L'arsenal pénal se renforce
Troisième pilier de la réforme : renforcer les sanctions pénales. Actuellement, l'auteur de mises à disposition contrefaisantes encourt une peine maximale de 3 ans d'emprisonnement et de 300 000 € d'amende, voire 1 500 000 € pour une personne morale. Le rapport préconise la création d'infractions pénales spécifiques aux atteintes aux droits sportifs, prévue par la proposition de loi sénatoriale.
La création d'infractions pénales spécifiques aux atteintes aux droits sportifs, prévue par la proposition de loi relative à l'organisation, à la gestion et au financement du sport professionnel, constituerait une avancée importante.
Cette évolution permettrait aux titulaires de droits d'exploitation audiovisuelle de bénéficier de moyens d'action au plan pénal au-delà des seuls droits de retransmission audiovisuelle, et faciliterait l'obtention d'éléments de preuve pour identifier les auteurs des atteintes.

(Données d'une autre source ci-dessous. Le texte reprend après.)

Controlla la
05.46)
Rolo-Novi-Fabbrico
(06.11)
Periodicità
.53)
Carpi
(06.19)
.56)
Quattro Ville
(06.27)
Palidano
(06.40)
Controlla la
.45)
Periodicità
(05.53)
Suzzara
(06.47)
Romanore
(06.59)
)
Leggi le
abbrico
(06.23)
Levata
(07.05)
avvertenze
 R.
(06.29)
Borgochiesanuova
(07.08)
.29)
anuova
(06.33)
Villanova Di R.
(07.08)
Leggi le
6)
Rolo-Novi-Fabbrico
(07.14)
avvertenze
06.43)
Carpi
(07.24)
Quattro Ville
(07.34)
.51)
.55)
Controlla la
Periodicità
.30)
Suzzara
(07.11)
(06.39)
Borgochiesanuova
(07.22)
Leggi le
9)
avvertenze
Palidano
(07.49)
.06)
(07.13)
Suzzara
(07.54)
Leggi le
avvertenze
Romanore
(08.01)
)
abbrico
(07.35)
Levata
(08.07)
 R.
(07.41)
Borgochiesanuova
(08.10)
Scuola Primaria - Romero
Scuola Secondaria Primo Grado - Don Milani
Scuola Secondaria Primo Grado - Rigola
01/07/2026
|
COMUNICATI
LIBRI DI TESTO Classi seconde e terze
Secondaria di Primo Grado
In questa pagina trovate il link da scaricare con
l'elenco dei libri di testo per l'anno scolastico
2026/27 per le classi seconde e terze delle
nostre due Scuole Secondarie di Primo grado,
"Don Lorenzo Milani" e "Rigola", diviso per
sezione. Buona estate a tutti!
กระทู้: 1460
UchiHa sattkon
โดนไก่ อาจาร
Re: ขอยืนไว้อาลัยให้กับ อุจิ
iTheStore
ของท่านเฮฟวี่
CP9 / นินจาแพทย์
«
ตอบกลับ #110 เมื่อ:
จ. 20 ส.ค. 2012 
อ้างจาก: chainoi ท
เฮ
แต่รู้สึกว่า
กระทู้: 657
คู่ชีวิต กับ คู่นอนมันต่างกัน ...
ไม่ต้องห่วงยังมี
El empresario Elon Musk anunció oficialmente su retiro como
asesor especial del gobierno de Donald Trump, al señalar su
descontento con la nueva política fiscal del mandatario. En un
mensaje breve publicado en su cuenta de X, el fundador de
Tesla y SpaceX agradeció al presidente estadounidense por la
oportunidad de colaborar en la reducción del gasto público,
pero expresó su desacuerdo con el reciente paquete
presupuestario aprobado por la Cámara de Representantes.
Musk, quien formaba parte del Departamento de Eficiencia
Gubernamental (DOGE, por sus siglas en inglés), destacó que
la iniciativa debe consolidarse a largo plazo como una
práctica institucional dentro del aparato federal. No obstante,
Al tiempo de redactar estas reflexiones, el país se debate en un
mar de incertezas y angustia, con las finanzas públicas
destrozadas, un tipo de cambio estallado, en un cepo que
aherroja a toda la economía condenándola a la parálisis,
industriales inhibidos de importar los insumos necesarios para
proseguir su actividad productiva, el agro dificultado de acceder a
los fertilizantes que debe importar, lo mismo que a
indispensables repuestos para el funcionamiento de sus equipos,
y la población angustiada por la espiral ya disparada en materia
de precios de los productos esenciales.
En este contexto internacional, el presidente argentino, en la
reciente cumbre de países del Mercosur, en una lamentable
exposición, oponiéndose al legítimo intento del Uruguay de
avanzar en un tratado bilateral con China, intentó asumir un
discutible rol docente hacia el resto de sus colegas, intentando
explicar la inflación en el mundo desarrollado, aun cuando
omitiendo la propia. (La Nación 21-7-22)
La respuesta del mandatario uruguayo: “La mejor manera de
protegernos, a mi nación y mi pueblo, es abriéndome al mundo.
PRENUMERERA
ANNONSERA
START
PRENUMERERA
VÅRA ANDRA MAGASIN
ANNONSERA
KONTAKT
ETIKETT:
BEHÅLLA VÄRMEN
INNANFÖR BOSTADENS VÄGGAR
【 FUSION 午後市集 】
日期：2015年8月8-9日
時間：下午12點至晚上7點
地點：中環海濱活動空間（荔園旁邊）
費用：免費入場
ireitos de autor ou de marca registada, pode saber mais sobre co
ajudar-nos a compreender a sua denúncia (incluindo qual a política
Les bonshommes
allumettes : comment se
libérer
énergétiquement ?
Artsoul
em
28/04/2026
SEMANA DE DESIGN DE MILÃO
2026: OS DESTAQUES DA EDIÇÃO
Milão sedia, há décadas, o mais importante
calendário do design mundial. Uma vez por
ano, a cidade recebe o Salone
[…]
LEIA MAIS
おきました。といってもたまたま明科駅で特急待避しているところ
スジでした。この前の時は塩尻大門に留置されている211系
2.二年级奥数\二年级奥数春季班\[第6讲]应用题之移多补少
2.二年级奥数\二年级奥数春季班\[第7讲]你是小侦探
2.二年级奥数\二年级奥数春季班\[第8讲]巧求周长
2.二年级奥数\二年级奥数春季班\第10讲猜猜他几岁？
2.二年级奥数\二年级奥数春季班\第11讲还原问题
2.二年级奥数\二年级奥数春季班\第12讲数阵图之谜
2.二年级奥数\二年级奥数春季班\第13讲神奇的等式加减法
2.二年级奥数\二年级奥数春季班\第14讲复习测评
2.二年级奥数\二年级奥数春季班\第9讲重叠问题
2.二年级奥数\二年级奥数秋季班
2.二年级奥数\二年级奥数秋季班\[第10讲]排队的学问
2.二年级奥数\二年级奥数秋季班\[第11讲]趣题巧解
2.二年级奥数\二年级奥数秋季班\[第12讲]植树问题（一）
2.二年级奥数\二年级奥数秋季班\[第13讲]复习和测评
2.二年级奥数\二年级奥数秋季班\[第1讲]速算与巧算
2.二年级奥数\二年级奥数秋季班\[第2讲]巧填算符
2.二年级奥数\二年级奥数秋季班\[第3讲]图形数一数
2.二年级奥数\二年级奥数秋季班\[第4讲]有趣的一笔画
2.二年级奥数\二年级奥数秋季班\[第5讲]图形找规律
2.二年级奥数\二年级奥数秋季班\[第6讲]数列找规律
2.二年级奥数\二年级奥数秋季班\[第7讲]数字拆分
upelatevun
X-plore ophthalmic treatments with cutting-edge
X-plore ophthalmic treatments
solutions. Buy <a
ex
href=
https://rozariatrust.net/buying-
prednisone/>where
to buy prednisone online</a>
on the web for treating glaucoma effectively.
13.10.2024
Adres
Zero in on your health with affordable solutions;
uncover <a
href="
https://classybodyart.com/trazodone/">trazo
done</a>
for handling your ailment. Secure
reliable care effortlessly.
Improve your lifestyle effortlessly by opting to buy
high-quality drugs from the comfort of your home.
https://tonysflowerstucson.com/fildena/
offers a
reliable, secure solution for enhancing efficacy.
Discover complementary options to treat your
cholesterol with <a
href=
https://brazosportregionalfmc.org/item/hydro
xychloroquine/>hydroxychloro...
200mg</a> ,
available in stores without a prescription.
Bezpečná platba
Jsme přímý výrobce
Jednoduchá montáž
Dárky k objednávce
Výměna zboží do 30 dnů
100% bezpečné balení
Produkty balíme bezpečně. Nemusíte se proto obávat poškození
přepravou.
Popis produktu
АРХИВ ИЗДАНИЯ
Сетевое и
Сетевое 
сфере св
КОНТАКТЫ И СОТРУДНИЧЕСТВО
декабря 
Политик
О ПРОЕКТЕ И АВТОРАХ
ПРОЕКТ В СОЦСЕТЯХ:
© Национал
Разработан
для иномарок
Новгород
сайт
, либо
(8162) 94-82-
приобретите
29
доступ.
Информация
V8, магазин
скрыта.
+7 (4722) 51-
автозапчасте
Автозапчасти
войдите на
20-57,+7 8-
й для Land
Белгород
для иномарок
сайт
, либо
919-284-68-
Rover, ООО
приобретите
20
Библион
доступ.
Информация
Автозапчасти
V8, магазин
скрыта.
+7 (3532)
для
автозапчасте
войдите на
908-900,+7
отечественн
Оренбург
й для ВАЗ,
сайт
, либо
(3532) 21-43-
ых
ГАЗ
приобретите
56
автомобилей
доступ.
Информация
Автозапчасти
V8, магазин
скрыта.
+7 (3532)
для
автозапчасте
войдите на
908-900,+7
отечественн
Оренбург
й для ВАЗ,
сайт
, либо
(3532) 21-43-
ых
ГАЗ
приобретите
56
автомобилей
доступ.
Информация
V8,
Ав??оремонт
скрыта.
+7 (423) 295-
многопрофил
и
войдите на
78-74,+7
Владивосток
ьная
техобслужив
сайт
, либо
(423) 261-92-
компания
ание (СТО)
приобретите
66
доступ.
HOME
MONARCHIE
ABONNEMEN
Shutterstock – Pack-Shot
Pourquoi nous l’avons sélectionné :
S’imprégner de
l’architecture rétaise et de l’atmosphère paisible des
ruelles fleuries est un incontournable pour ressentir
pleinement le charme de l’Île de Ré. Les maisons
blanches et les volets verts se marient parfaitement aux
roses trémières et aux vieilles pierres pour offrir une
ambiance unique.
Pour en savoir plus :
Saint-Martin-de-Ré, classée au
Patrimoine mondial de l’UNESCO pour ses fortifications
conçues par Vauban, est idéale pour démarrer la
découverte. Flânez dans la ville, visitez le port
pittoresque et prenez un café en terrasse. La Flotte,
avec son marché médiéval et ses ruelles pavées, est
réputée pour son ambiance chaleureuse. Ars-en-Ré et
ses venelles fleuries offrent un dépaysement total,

Le nouveau délit d'administration illicite de plateforme, introduit à l'article 323-3-2 du code pénal, complète cet arsenal en ciblant les services qui facilitent sciemment les activités illégales tout en cherchant à se soustraire à leurs obligations légales.
La recherche d'une plus grande efficacité dans la lutte contre le piratage en ligne ne peut se faire à l'aune de réformes seulement paramétriques. Il convient en effet de privilégier une intervention publique à la fois plus réactive et flexible.
Ces propositions témoignent d'un changement de paradigme ; plutôt que d'empiler les dispositifs correctifs, le rapport plaide pour une intervention publique reposant sur la coopération volontaire des acteurs privés. Cette nouvelle doctrine devra toutefois s'inscrire en pleine conformité avec les normes constitutionnelles et européennes, notamment concernant la liberté de communication en ligne. Le Conseil d'État se prononcera prochainement sur la conformité de la procédure de réponse graduée aux exigences de la Cour de justice de l'Union européenne, ce qui pourrait nécessiter des adaptations substantielles du dispositif actuel.